The two main candidates seeking to become Manhattan’s next district attorney have spoken out on a new report detailing the immense number of deaths within the New York State prison system.
On Oct. 12, Columbia University Center for Justice released a report finding that more individuals have died within the New York State prison system over the past decade than the total sum of executions throughout 300 years of capital punishment.
Titled “New York State’s New Death Penalty,” this study found that since 1976, 7,504 individuals have died while in custody of the Department of Corrections. Although New York last executed an inmate in 1963 and the death penalty was finally outlawed in 2007, researchers found that this did not slow death from occurring due to aging, sickness, and other issues.
Additionally, 56% of deaths over the last decade were of people 55 and older. Researchers along with lawmakers, Congress Member Jerry Nadler, and family have recommended the passage of Elder Parole — allowing those 55 and older who have already served 15 years an opportunity for parole—Fair and Timely Parole.
In response to this report, Democratic nominee for Manhattan District Attorney Alvin Bragg told amNewYork Metro exclusively that he feels it is pivotal that both bills — Elder Parole and Fair and Timely Parole — be passed to alleviate the prison system while also protecting those inside.

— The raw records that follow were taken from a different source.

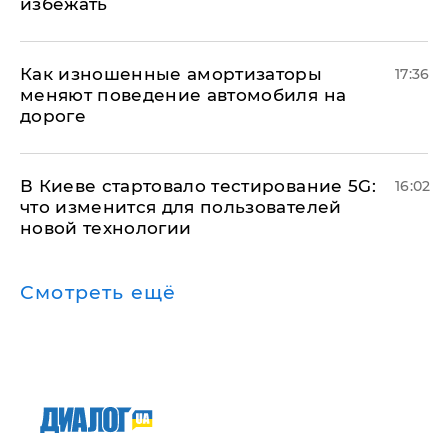
избежать
Как изношенные амортизаторы
17:36
меняют поведение автомобиля на
дороге
В Киеве стартовало тестирование 5G:
16:02
что изменится для пользователей
новой технологии
Смотреть ещё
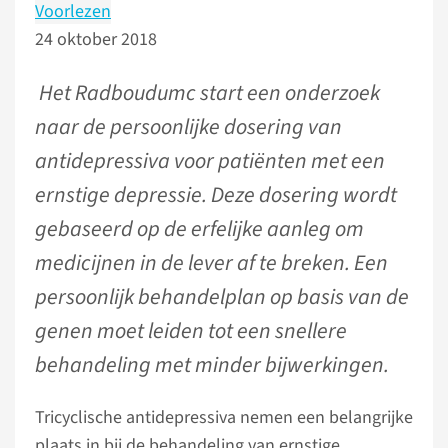
Voorlezen
24 oktober 2018
Het Radboudumc start een onderzoek
naar de persoonlijke dosering van
antidepressiva voor patiënten met een
ernstige depressie. Deze dosering wordt
gebaseerd op de erfelijke aanleg om
medicijnen in de lever af te breken. Een
persoonlijk behandelplan op basis van de
genen moet leiden tot een snellere
behandeling met minder bijwerkingen.
Tricyclische antidepressiva nemen een belangrijke
plaats in bij de behandeling van ernstige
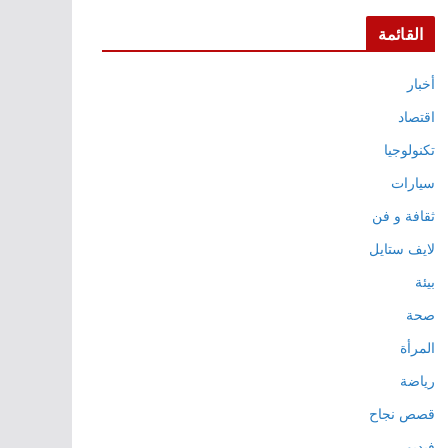
القائمة
أخبار
اقتصاد
تكنولوجيا
سيارات
ثقافة و فن
لايف ستايل
بيئة
صحة
المرأة
رياضة
قصص نجاح
فيديو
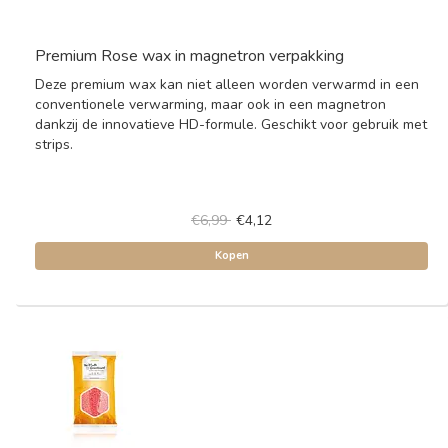
Premium Rose wax in magnetron verpakking
Deze premium wax kan niet alleen worden verwarmd in een
conventionele verwarming, maar ook in een magnetron
dankzij de innovatieve HD-formule. Geschikt voor gebruik met
strips.
€6,99
€4,12
Kopen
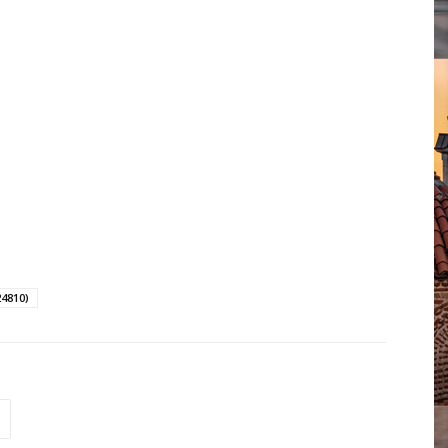
24810)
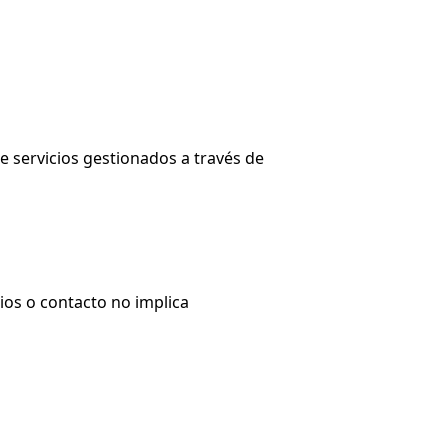
e servicios gestionados a través de
ios o contacto no implica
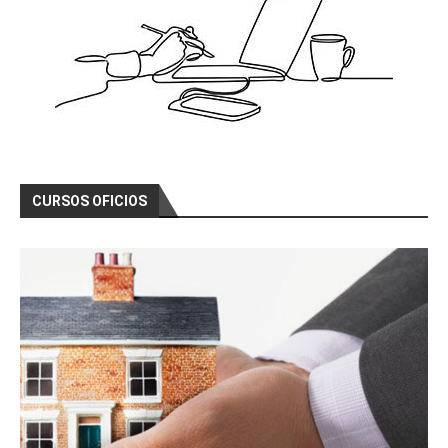
CURSOS OFICIOS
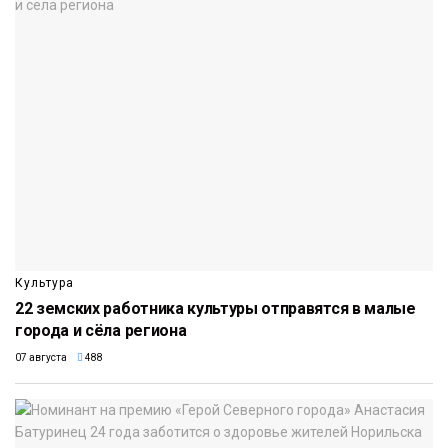
Культура
22 земских работника культуры отправятся в малые
города и сёла региона
07 августа
488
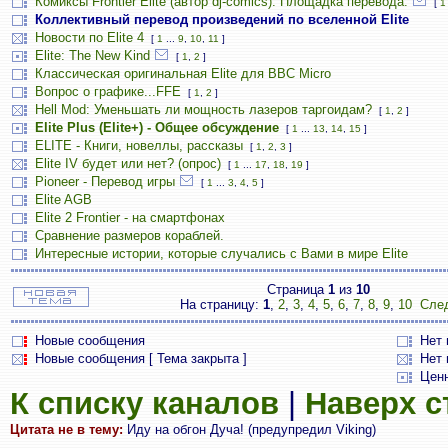
Комиксы Frontier Elite (автор dj-comics). Площадка перевода.
[
1
Коллективный перевод произведений по вселенной Elite
Новости по Elite 4
[
1
...
9
,
10
,
11
]
Elite: The New Kind
[
1
,
2
]
Классическая оригинальная Elite для BBC Micro
Вопрос о графике...FFE
[
1
,
2
]
Hell Mod: Уменьшать ли мощность лазеров таргоидам?
[
1
,
2
]
Elite Plus (Elite+) - Общее обсуждение
[
1
...
13
,
14
,
15
]
ELITE - Книги, новеллы, рассказы
[
1
,
2
,
3
]
Elite IV будет или нет? (опрос)
[
1
...
17
,
18
,
19
]
Pioneer - Перевод игры
[
1
...
3
,
4
,
5
]
Elite AGB
Elite 2 Frontier - на смартфонах
Сравнение размеров кораблей.
Интересные истории, которые случались с Вами в мире Elite
Страница
1
из
10
На страницу:
1
,
2
,
3
,
4
,
5
,
6
,
7
,
8
,
9
,
10
Сле
Новые сообщения
Нет
Новые сообщения [ Тема закрыта ]
Нет 
Цен
К списку каналов
|
Наверх 
Цитата не в тему:
Иду на обгон Дуча! (предупредил Viking)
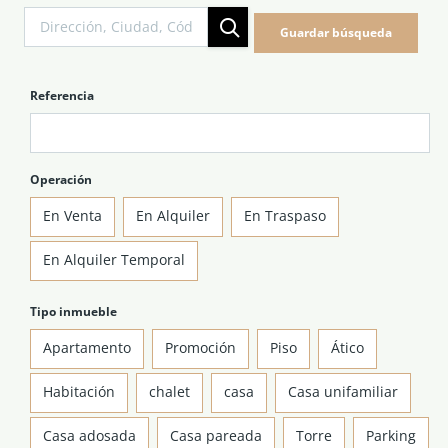
NOTICIAS Y BLOG
Guardar búsqueda
CONTACTO
Referencia
PERFIL
Operación
En Venta
En Alquiler
En Traspaso
En Alquiler Temporal
Tipo inmueble
Apartamento
Promoción
Piso
Ático
Habitación
chalet
casa
Casa unifamiliar
Casa adosada
Casa pareada
Torre
Parking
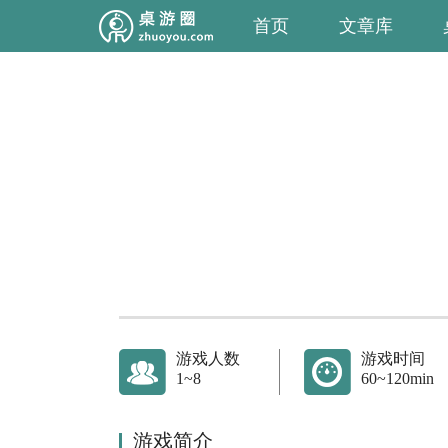
首页
文章库
游戏人数
游戏时间
1~8
60~120min
游戏简介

“As a lifelong New Yorker, civil rights attorney, and district attorney candidate, I am horrified by the findings of this report. We can’t just say we’re against the death penalty, while leaving people who present no safety risk – overwhelmingly Black and Latinx – to die in prison. We must pass the Elder Parole bill and Fair & Timely Parole bill and expand the use of clemency to end the crisis of death in New York State prisons. Most importantly these common sense reforms will save lives and reunite families—and they will also save hundreds of millions of dollars per year that should be reallocated to support community safety and wellness.”
Republican District Attorney Candidate Thomas Kenniff also weighed in, believing that the number of deaths in prisons does not show the whole picture since there are those who have life sentences and committed terrible crimes who eventually will die from natural causes; however, it is alarming the deaths from negligent care and violence.
“The fact that more people have died in prison than have been executed is not on its face a completing statistic. New York State has not carried out an execution in nearly 50 years. There have, however, been many individuals who have received life sentences for heinous crimes such as premeditated murder. One would expect that many of these people would eventually die in prison of natural causes,” Kenniff said, “What is cause for alarm, is any circumstance in which a person dies in prison as a result of unnatural causes, be it violence or negligent care. No matter what the crime, we cannot condone punishment that is unduly cruel or inconsistent with our values as Americans.”
While candidates and elected officials voiced their opinion on the policies and state of Rikers Island, families continue to be caught in the middle.
“It’s just plain heartless to say that anyone should languish and die alone in prison because of archaic and racist policies. My own father was sentenced to 22 years to life and, like the vast majority of people who have matured behind bars, he’s totally rehabilitated. It would crush our family if he’s continually denied parole and left to die there, as has happened to countless other fathers, mothers, and grandparents,” said TeAna Taylor, Co-Director of Policy and Communications at the People’s Campaign for Parole Justice.